We’ve been using one of those ads blocklists that is basically a long text file of local-data statements sending everything to 127.0.0.1. This kind of thing:
It’s worked so well for us that we’d like to grow that list… by a lot (~5M entries). I’m wondering if and to what extent this is going to have a negative impact on performances or if “simply” the process will grow in memory usage. Also how efficient are those lookups going to be? I’m not sure this is even a common use case that unbound has been optimized for.
The local-zones are stored in a red-black tree, so searching will be
O(log n).
Your memory usage will increase *a lot*. Unbound will create an 8k
memory region for every local-zone containing local-data, so you will
need ~40GB of memory. Do you really need the local data for each zone?
Maybe using a local-zone type that prevents the resolution also works
for you. New versions of unbound (available from our repository, not
released yet) will not allocate the 8K for local-zones without
local-data (see https://www.nlnetlabs.nl/bugs-script/show_bug.cgi?id=839). In that case
your local-zone tree will need ~2GB of memory.
I have a suggestion not to redirect to 127.0.0.1 and refuse instead; what your customer is running a webserver on localhost or any other app that runs something on port 80 (like TeamViewer at some companies).

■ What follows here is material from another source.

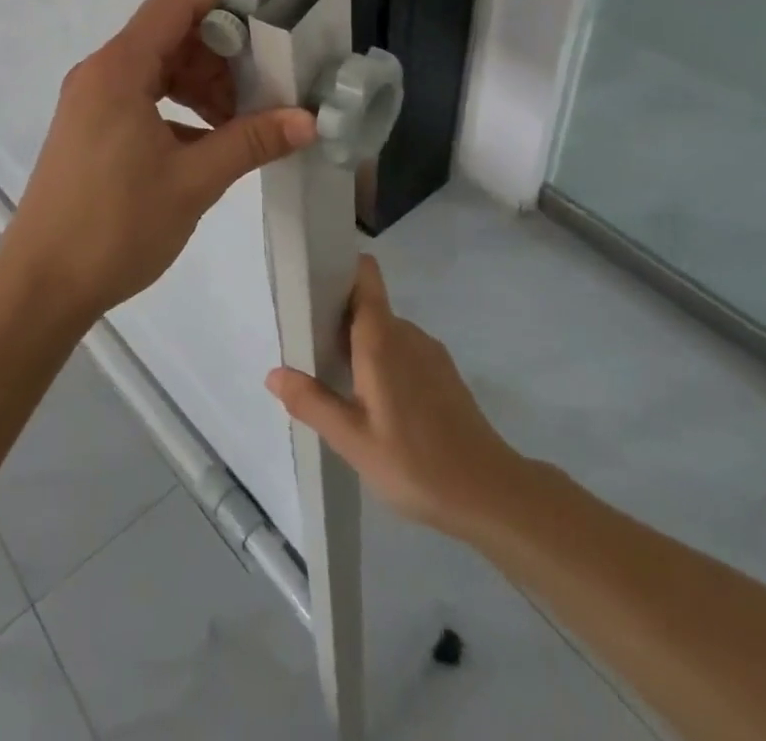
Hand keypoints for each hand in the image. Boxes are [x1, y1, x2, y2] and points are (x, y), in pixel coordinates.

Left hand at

That’s needless connections and processing.
I suggest sending NXDOMAIN instead of IN A, like so:
local-zone: “cdn.sh-jxzx.com” refuse
That’s beneficial also because the application requesting will not even try to issue a TCP connection to 127.0.0.1; gethostbyaddr() and friends will return error.
Ralph, in say, 1.4.22, is refuse less, more or the same memory-consuming as adding aditional local-data for IN A?
thanks to all of you for the detailed answers and examples. I agree sending a refuse is a better option and as a matter of fact it may have also yielded the answer to something else entirely that I was using a python script for (I mentioned this in another thread on caching). From the docs it says
refuse
Send an error message reply, with rcode REFUSED. If there is
a match from local data, the query is answered.
and all queries to all subdomains of example.com will be rejected except for ok.example.com. Is that correct?
In which case, I have a diff question: is it possible to set it up so that instead of setting an ip for the A the query is passed to the iterator? in other words create a sort of whitelist, deny everything except these subdomains?